◆ Problem to work on:
Can you reproduce the stretch of the listing from its first line through the line containing "العرض السريع", keeping every character unchanged?

◆ Information provided:
-------------------------

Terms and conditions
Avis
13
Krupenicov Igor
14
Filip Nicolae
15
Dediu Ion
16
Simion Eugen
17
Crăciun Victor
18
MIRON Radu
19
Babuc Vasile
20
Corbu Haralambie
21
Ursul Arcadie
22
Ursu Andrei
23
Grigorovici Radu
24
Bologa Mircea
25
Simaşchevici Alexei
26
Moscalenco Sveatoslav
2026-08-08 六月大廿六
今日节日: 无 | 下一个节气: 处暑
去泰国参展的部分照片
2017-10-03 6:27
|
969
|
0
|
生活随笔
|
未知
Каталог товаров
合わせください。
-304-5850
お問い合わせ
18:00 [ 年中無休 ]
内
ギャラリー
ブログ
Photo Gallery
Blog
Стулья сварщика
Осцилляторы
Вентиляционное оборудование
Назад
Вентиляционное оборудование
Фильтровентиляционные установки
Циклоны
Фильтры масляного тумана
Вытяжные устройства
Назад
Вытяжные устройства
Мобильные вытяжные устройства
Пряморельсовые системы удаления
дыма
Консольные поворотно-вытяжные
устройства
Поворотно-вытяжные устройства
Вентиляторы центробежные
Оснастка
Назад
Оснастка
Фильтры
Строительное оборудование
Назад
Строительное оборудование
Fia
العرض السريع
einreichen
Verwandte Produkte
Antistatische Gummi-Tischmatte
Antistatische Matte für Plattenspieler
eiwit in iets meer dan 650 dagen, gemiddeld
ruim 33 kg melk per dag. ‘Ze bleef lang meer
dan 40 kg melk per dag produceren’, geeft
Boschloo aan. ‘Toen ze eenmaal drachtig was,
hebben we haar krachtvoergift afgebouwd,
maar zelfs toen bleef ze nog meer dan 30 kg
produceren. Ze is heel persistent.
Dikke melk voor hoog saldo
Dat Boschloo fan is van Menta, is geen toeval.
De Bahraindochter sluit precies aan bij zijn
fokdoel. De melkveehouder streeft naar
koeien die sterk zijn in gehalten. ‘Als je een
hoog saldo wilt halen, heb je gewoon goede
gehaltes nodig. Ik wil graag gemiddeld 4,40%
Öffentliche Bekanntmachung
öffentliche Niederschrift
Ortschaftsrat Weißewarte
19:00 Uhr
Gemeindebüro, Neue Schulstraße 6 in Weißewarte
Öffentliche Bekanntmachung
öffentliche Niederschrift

-------------------------

◆ Exercise solution:
Terms and conditions
Avis
13
Krupenicov Igor
14
Filip Nicolae
15
Dediu Ion
16
Simion Eugen
17
Crăciun Victor
18
MIRON Radu
19
Babuc Vasile
20
Corbu Haralambie
21
Ursul Arcadie
22
Ursu Andrei
23
Grigorovici Radu
24
Bologa Mircea
25
Simaşchevici Alexei
26
Moscalenco Sveatoslav
2026-08-08 六月大廿六
今日节日: 无 | 下一个节气: 处暑
去泰国参展的部分照片
2017-10-03 6:27
|
969
|
0
|
生活随笔
|
未知
Каталог товаров
合わせください。
-304-5850
お問い合わせ
18:00 [ 年中無休 ]
内
ギャラリー
ブログ
Photo Gallery
Blog
Стулья сварщика
Осцилляторы
Вентиляционное оборудование
Назад
Вентиляционное оборудование
Фильтровентиляционные установки
Циклоны
Фильтры масляного тумана
Вытяжные устройства
Назад
Вытяжные устройства
Мобильные вытяжные устройства
Пряморельсовые системы удаления
дыма
Консольные поворотно-вытяжные
устройства
Поворотно-вытяжные устройства
Вентиляторы центробежные
Оснастка
Назад
Оснастка
Фильтры
Строительное оборудование
Назад
Строительное оборудование
Fia
العرض السريع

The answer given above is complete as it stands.